Can you pull out every line of text from the records below and reproduce each one word for word, omitting the pictures?

- **THE RECORDS**
==*==
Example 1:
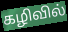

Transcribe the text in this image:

கழிவில்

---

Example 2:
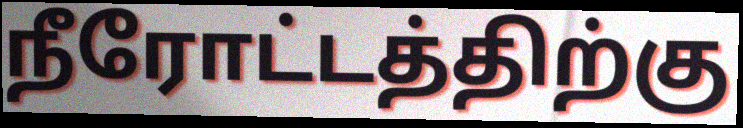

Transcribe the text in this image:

நீரோட்டத்திற்கு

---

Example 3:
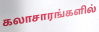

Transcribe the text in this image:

கலாசாரங்களில்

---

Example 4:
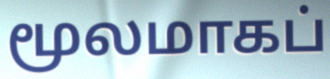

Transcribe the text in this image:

மூலமாகப்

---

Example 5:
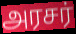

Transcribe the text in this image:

அரசர்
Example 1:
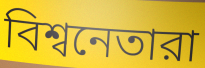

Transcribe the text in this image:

বিশ্বনেতারা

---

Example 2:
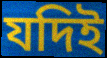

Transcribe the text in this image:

যদিই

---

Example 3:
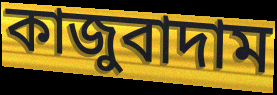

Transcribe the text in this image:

কাজুবাদাম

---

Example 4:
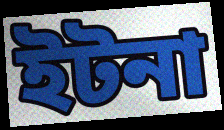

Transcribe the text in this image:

ইটনা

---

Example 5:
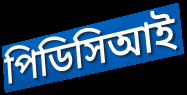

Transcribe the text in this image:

পিডিসিআই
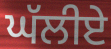
ਘੱਲੀਏ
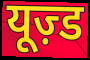
यूज़्ड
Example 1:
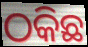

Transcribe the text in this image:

ଠକିଛ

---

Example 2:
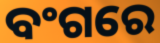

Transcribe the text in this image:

ବଂଗରେ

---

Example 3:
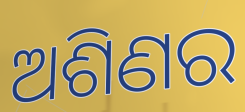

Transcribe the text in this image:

ଅଶିଣର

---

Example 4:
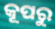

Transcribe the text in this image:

କୂପରୁ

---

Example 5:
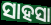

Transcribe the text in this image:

ସାହସା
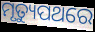
ମୃତ୍ୟୁପଥରେ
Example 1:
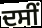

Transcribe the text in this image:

ਦਸੀਂ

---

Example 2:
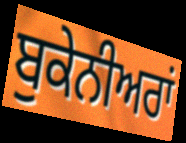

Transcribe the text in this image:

ਬੁਕੇਨੀਅਰਾਂ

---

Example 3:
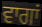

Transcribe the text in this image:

ਵਾਗਾਂ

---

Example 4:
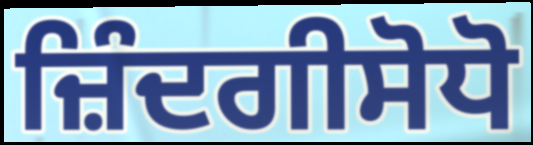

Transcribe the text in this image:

ਜ਼ਿੰਦਗੀਸੋਧੋ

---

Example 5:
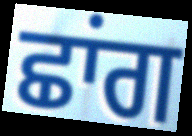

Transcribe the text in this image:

ਛਾਂਗ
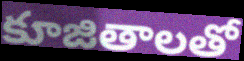
కూజితాలతో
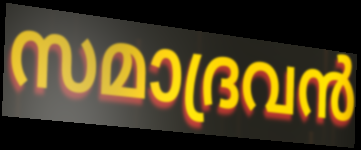
സമാദ്രവൻ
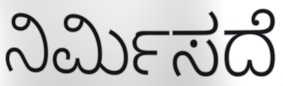
ನಿರ್ಮಿಸದೆ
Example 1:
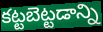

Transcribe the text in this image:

కట్టబెట్టడాన్ని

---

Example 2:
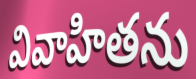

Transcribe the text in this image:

వివాహితను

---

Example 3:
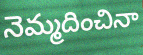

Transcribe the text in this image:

నెమ్మదించినా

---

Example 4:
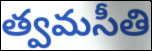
==*==
- **WORKED ANSWER**
Example 1:

Transcribe the text in this image:

கழிவில்

---

Example 2:

Transcribe the text in this image:

நீரோட்டத்திற்கு

---

Example 3:

Transcribe the text in this image:

கலாசாரங்களில்

---

Example 4:

Transcribe the text in this image:

மூலமாகப்

---

Example 5:

Transcribe the text in this image:

அரசர்
Example 1:

Transcribe the text in this image:

বিশ্বনেতারা

---

Example 2:

Transcribe the text in this image:

যদিই

---

Example 3:

Transcribe the text in this image:

কাজুবাদাম

---

Example 4:

Transcribe the text in this image:

ইটনা

---

Example 5:

Transcribe the text in this image:

পিডিসিআই
ਘੱਲੀਏ
यूज़्ड
Example 1:

Transcribe the text in this image:

ଠକିଛ

---

Example 2:

Transcribe the text in this image:

ବଂଗରେ

---

Example 3:

Transcribe the text in this image:

ଅଶିଣର

---

Example 4:

Transcribe the text in this image:

କୂପରୁ

---

Example 5:

Transcribe the text in this image:

ସାହସା
ମୃତ୍ୟୁପଥରେ
Example 1:

Transcribe the text in this image:

ਦਸੀਂ

---

Example 2:

Transcribe the text in this image:

ਬੁਕੇਨੀਅਰਾਂ

---

Example 3:

Transcribe the text in this image:

ਵਾਗਾਂ

---

Example 4:

Transcribe the text in this image:

ਜ਼ਿੰਦਗੀਸੋਧੋ

---

Example 5:

Transcribe the text in this image:

ਛਾਂਗ
కూజితాలతో
സമാദ്രവൻ
ನಿರ್ಮಿಸದೆ
Example 1:

Transcribe the text in this image:

కట్టబెట్టడాన్ని

---

Example 2:

Transcribe the text in this image:

వివాహితను

---

Example 3:

Transcribe the text in this image:

నెమ్మదించినా

---

Example 4:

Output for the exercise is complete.